Coordinate annotation records:
<<<<

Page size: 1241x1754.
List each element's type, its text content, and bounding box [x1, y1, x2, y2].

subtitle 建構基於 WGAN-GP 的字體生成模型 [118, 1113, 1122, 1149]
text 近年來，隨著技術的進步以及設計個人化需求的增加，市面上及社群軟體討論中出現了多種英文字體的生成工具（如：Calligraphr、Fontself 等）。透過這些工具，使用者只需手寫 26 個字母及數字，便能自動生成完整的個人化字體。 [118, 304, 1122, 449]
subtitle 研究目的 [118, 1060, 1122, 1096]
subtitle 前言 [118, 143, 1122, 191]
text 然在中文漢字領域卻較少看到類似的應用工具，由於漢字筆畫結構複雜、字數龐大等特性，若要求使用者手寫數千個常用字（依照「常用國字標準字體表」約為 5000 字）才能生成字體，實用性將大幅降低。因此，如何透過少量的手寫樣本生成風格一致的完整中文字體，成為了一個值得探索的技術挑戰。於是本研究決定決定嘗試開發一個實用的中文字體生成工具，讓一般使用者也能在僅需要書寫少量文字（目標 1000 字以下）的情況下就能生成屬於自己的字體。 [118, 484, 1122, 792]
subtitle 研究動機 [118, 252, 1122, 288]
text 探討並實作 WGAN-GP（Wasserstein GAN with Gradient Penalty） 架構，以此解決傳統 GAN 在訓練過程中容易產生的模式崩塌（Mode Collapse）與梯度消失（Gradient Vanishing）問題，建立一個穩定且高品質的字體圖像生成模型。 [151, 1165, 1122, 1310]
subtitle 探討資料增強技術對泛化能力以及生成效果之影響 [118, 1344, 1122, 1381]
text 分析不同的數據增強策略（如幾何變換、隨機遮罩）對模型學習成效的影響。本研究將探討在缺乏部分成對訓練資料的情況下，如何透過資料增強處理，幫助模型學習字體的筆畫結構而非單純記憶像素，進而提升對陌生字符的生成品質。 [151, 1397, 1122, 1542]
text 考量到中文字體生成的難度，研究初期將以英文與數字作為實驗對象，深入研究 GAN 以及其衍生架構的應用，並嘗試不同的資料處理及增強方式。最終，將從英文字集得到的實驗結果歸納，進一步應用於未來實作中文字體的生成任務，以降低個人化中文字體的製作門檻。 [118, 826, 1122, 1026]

>>>>

Your instructions: Reproduce the listing from the line containing "subtitle 建構基於 WGAN-GP" through the final line, switching every "字體" to "字型" and keeping all else unchanged.

Written response:
subtitle 建構基於 WGAN-GP 的字型生成模型 [118, 1113, 1122, 1149]
text 近年來，隨著技術的進步以及設計個人化需求的增加，市面上及社群軟體討論中出現了多種英文字型的生成工具（如：Calligraphr、Fontself 等）。透過這些工具，使用者只需手寫 26 個字母及數字，便能自動生成完整的個人化字型。 [118, 304, 1122, 449]
subtitle 研究目的 [118, 1060, 1122, 1096]
subtitle 前言 [118, 143, 1122, 191]
text 然在中文漢字領域卻較少看到類似的應用工具，由於漢字筆畫結構複雜、字數龐大等特性，若要求使用者手寫數千個常用字（依照「常用國字標準字型表」約為 5000 字）才能生成字型，實用性將大幅降低。因此，如何透過少量的手寫樣本生成風格一致的完整中文字型，成為了一個值得探索的技術挑戰。於是本研究決定決定嘗試開發一個實用的中文字型生成工具，讓一般使用者也能在僅需要書寫少量文字（目標 1000 字以下）的情況下就能生成屬於自己的字型。 [118, 484, 1122, 792]
subtitle 研究動機 [118, 252, 1122, 288]
text 探討並實作 WGAN-GP（Wasserstein GAN with Gradient Penalty） 架構，以此解決傳統 GAN 在訓練過程中容易產生的模式崩塌（Mode Collapse）與梯度消失（Gradient Vanishing）問題，建立一個穩定且高品質的字型圖像生成模型。 [151, 1165, 1122, 1310]
subtitle 探討資料增強技術對泛化能力以及生成效果之影響 [118, 1344, 1122, 1381]
text 分析不同的數據增強策略（如幾何變換、隨機遮罩）對模型學習成效的影響。本研究將探討在缺乏部分成對訓練資料的情況下，如何透過資料增強處理，幫助模型學習字型的筆畫結構而非單純記憶像素，進而提升對陌生字符的生成品質。 [151, 1397, 1122, 1542]
text 考量到中文字型生成的難度，研究初期將以英文與數字作為實驗對象，深入研究 GAN 以及其衍生架構的應用，並嘗試不同的資料處理及增強方式。最終，將從英文字集得到的實驗結果歸納，進一步應用於未來實作中文字型的生成任務，以降低個人化中文字型的製作門檻。 [118, 826, 1122, 1026]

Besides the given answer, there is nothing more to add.